Al-Shatrah (also known as Shatrat al-Muntafiq) is a town in southern Iraq, located north of Nasiriyah. It is the administrative capital of the Al-Shatra District, a part of the Dhi Qar Governorate. Al-Shatrah is situated along the Gharraf Canal at the intersection with Highway 7. It lies 22.35 km (13.9 mi) west of the ancient city of Lagash. In 2009, it had a population estimated 254,000.

==History==
Al-Shatrah was founded in 1872 in the late Ottoman Iraq period, and was part of the Basra Vilayet. Not long afterward, the town established a strong trading relationship with Baghdad and became a hub of the grain trade in southern Iraq. Shatrah became the most important town along the Gharraf Canal and gained the nickname "Little Baghdad". It served as the administrative center of a qadaa (subdistrict) of the same name, which was part of the Muntafiq Sanjak of the Basra Vilayet. The town's original official name was "Shatrat al-Muntafiq", but it was simplified by local residents to "al-Shatrah" to distinguish it from the nearby town of Qal'at Salih, which was officially known as "Shatrat al-Amarah" by the Ottoman authorities.
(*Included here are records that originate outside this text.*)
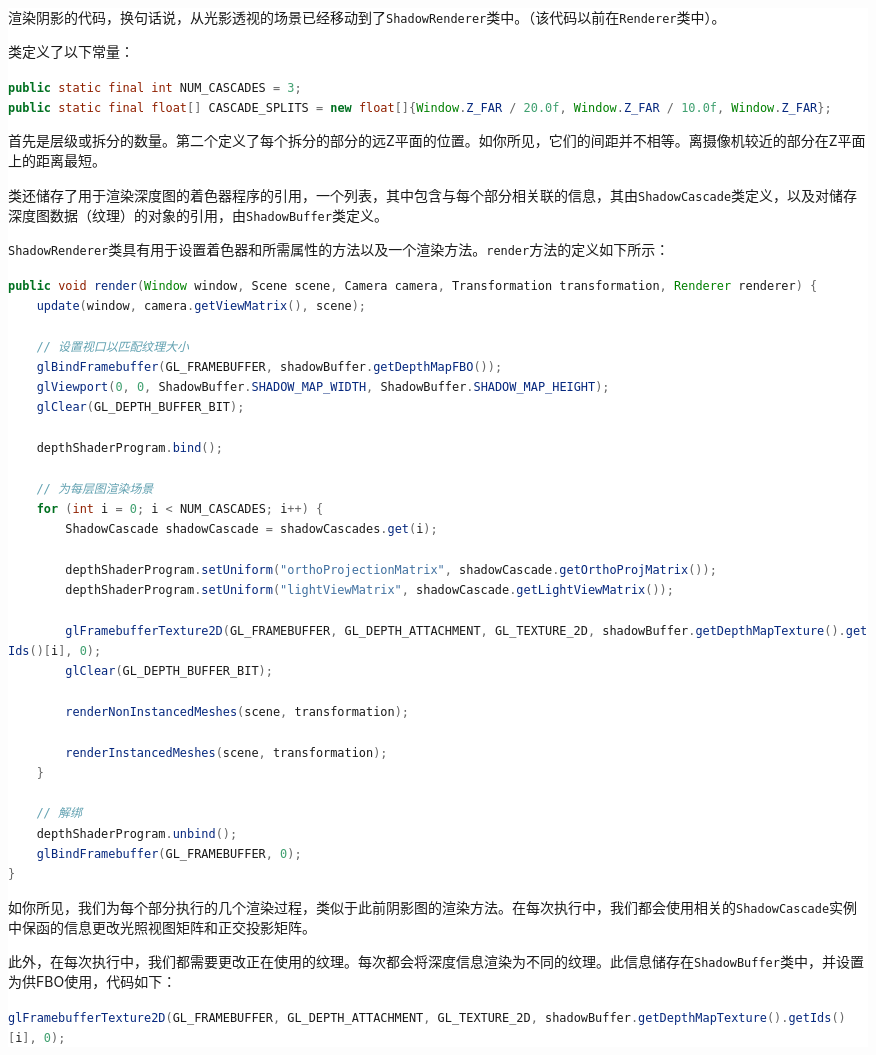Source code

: 渲染阴影的代码，换句话说，从光影透视的场景已经移动到了`ShadowRenderer`类中。（该代码以前在`Renderer`类中）。

类定义了以下常量：

```java
public static final int NUM_CASCADES = 3;
public static final float[] CASCADE_SPLITS = new float[]{Window.Z_FAR / 20.0f, Window.Z_FAR / 10.0f, Window.Z_FAR};
```

首先是层级或拆分的数量。第二个定义了每个拆分的部分的远Z平面的位置。如你所见，它们的间距并不相等。离摄像机较近的部分在Z平面上的距离最短。

类还储存了用于渲染深度图的着色器程序的引用，一个列表，其中包含与每个部分相关联的信息，其由`ShadowCascade`类定义，以及对储存深度图数据（纹理）的对象的引用，由`ShadowBuffer`类定义。

`ShadowRenderer`类具有用于设置着色器和所需属性的方法以及一个渲染方法。`render`方法的定义如下所示：

```java
public void render(Window window, Scene scene, Camera camera, Transformation transformation, Renderer renderer) {
    update(window, camera.getViewMatrix(), scene);

    // 设置视口以匹配纹理大小
    glBindFramebuffer(GL_FRAMEBUFFER, shadowBuffer.getDepthMapFBO());
    glViewport(0, 0, ShadowBuffer.SHADOW_MAP_WIDTH, ShadowBuffer.SHADOW_MAP_HEIGHT);
    glClear(GL_DEPTH_BUFFER_BIT);

    depthShaderProgram.bind();

    // 为每层图渲染场景
    for (int i = 0; i < NUM_CASCADES; i++) {
        ShadowCascade shadowCascade = shadowCascades.get(i);

        depthShaderProgram.setUniform("orthoProjectionMatrix", shadowCascade.getOrthoProjMatrix());
        depthShaderProgram.setUniform("lightViewMatrix", shadowCascade.getLightViewMatrix());

        glFramebufferTexture2D(GL_FRAMEBUFFER, GL_DEPTH_ATTACHMENT, GL_TEXTURE_2D, shadowBuffer.getDepthMapTexture().getIds()[i], 0);
        glClear(GL_DEPTH_BUFFER_BIT);

        renderNonInstancedMeshes(scene, transformation);

        renderInstancedMeshes(scene, transformation);
    }

    // 解绑
    depthShaderProgram.unbind();
    glBindFramebuffer(GL_FRAMEBUFFER, 0);
}
```

如你所见，我们为每个部分执行的几个渲染过程，类似于此前阴影图的渲染方法。在每次执行中，我们都会使用相关的`ShadowCascade`实例中保函的信息更改光照视图矩阵和正交投影矩阵。

此外，在每次执行中，我们都需要更改正在使用的纹理。每次都会将深度信息渲染为不同的纹理。此信息储存在`ShadowBuffer`类中，并设置为供FBO使用，代码如下：

```java
glFramebufferTexture2D(GL_FRAMEBUFFER, GL_DEPTH_ATTACHMENT, GL_TEXTURE_2D, shadowBuffer.getDepthMapTexture().getIds()[i], 0);
```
In June 1889, al-Shatrah experienced an outbreak of cholera, which caused the deaths of around 700 of its inhabitants, including the qaimaqam (lieutenant-governor) of the town. Prior to the outbreak, the population stood at around 5,000, but al-Shatrah was largely and temporarily deserted after the outbreak.

Al-Shatrah was a stronghold of the al-Muntafiq tribal confederation which dominated southern Iraq during the Ottoman era. In the early 20th century, it was regarded as the tribe's seat of power. It had a population of roughly 4,000, nearly all of whom were Shia Muslim Arabs with small Jewish and Mandean communities. Its market contained nearly 300 shops and was frequented by the Muntafiq tribesmen who predominated in the surrounding region. The Jewish community managed a primary school in the village.

===Iraq War===
During the 2003 U.S. invasion of Iraq, a body of a U.S. Marine was dragged through the streets of al-Shatrah and hanged in the town square.